(Excerpted text):
Looking at Slide 15, you will see the changes to our detailed consolidated guidance include the acquisition of Elan and the overall dynamics within our portfolio of businesses. We are now estimating consolidated year-over-year revenue growth to be in a range of 15% to 18% with adjusted gross and operating margin expansion. As previously discussed, due to the jurisdictional mix changes related to Elan and our new corporate structure, we expect the effective tax rate to be approximately 22% for this fiscal year. Also, as a reminder, we continue to expect our total shares outstanding to be approximately 134 million shares on a go-forward basis, which equates to a full year fiscal 2014 weighted average shares outstanding of approximately 116 million shares. All of this leads to a $0.10 increase in our adjusted diluted EPS guidance range for fiscal 2014. The increase in operating cash flow guidance includes an estimated $180 million to $190 million of operating cash outflows related to Elan.

The diversification of the Perrigo business model was evident this quarter as the team demonstrated its flexibility to deliver double-digit top line growth. With the closing of the Elan acquisition behind us, we remain focused on solid execution as a basis for continued growth, both organically and as we further cultivate our business development pipeline. Now let me turn it back to Joe.

Joseph C. Papa

Thank you, Judy. Now I'd like to provide some thoughts on our business going forward. The same 3 mega trends continue to drive our business. First, the movement of consumers purchasing and retailers promoting store brand products versus the national brand; second, the continued movement of prescription products switching to over-the-counter status; and third, the continued importance of new product launches.

In fact, store brands represent 35% of the OTC market in dollars and, obviously, more in volume. In addition, Rx-to-OTC switches are expected to continue with more than $10 billion in branded Rx sales likely to switch in the next 5 years. We have all seen new categories making a switch, such as overactive bladder and the nasal inhalers like Nasacort OTC.

The pipeline for 2014 looks robust as you can see on Slide #16. Highlighted by the launch of our store brand version of Children's Delsym and the expected launch of Claritin 24-hour Liqui-Gel and Advil Congestion Relief, with these 2 products, nearly $60 million in combined branded sales.

Year-to-date, we launched an impressive $107 million in new products. And as we stated in August, we anticipate launching over 75 new products across all segments, contributing more than $190 million in revenue in this current fiscal year. The launch of store brand Mucinex 600-milligram ER contributed very nicely to the quarter. However, as we had previously stated, we continue to work with one of our vendors to obtain raw materials for the products that meet our specific rigorous high-quality internal specifications. The team is working diligently to resolve this supply disruption as quickly as possible, but we acknowledge that this will have an impact on our ability to supply customers, and we have adjusted our guidance for Consumer Healthcare to reflect this.

(Data for analysis):
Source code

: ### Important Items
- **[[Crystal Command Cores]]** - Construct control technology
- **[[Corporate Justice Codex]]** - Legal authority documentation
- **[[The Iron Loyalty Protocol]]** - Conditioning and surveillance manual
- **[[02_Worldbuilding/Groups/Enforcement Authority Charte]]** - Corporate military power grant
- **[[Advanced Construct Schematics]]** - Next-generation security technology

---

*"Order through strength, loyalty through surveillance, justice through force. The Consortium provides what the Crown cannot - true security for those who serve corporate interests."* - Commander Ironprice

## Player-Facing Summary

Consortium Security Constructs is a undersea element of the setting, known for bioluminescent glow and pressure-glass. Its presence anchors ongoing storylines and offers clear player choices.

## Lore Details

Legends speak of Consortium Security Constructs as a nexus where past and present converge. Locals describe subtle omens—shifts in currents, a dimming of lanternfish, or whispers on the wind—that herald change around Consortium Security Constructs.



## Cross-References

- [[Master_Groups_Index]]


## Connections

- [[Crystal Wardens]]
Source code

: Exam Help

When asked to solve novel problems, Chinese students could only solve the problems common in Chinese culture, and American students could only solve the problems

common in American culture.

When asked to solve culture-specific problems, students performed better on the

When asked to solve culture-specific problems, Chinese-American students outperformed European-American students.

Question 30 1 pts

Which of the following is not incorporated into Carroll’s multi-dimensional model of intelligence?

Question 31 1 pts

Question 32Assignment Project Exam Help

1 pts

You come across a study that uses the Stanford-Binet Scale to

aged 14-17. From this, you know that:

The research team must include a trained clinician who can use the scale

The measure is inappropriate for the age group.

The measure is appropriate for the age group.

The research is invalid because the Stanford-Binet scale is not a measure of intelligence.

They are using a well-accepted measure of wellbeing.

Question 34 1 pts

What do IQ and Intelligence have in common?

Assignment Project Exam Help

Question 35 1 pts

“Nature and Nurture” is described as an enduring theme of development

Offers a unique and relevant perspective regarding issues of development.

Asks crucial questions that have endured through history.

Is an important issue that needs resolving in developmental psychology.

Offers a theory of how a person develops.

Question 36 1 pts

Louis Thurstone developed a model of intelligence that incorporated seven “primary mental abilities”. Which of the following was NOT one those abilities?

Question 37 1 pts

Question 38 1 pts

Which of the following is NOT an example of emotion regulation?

--

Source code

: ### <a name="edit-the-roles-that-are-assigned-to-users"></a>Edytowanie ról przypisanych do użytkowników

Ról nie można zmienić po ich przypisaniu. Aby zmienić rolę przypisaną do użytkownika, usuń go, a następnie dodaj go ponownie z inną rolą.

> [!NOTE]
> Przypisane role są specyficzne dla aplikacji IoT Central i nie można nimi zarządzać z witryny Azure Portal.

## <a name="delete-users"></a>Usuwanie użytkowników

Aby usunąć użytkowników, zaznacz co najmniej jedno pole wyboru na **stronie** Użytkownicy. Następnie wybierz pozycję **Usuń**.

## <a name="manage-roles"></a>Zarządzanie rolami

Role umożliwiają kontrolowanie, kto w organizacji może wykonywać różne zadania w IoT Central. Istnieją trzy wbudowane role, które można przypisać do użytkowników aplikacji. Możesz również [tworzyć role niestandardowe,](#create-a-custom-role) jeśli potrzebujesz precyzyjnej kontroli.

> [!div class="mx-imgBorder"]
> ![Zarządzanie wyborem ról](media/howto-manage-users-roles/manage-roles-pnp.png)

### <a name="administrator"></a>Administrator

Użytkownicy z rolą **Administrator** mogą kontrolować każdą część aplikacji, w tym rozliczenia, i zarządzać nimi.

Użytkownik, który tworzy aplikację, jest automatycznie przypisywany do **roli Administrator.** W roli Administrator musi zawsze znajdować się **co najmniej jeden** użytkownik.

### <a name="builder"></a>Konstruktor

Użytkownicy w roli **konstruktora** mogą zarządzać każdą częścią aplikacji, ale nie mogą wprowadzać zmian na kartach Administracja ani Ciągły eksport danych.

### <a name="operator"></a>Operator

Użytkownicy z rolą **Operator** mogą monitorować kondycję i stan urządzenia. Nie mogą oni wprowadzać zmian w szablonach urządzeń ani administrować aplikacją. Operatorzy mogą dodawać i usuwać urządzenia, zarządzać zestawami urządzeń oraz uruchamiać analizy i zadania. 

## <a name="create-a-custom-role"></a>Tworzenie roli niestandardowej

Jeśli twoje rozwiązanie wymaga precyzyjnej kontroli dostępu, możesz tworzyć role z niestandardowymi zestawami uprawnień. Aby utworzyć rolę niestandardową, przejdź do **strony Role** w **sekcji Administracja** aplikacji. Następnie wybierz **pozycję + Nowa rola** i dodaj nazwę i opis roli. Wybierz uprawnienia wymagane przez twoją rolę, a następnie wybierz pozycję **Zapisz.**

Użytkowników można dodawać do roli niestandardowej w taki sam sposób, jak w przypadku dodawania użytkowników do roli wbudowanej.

(Directive 1): From the earnings call excerpt, reproduce word for word the passage that begins at the words "Joseph C. Papa" and stops after the words "like Nasacort OTC.".
(Directive 2): Name the mega trends that the earnings call excerpt says drive the business.
The rows above play no part in this.

(Task solution 1):
Joseph C. Papa

Thank you, Judy. Now I'd like to provide some thoughts on our business going forward. The same 3 mega trends continue to drive our business. First, the movement of consumers purchasing and retailers promoting store brand products versus the national brand; second, the continued movement of prescription products switching to over-the-counter status; and third, the continued importance of new product launches.

In fact, store brands represent 35% of the OTC market in dollars and, obviously, more in volume. In addition, Rx-to-OTC switches are expected to continue with more than $10 billion in branded Rx sales likely to switch in the next 5 years. We have all seen new categories making a switch, such as overactive bladder and the nasal inhalers like Nasacort OTC.

(Task solution 2):
1. Consumers purchasing store brand products, and retailers promoting them, rather than the national brand
2. Prescription products continuing to switch to over-the-counter status
3. The continued importance of new product launches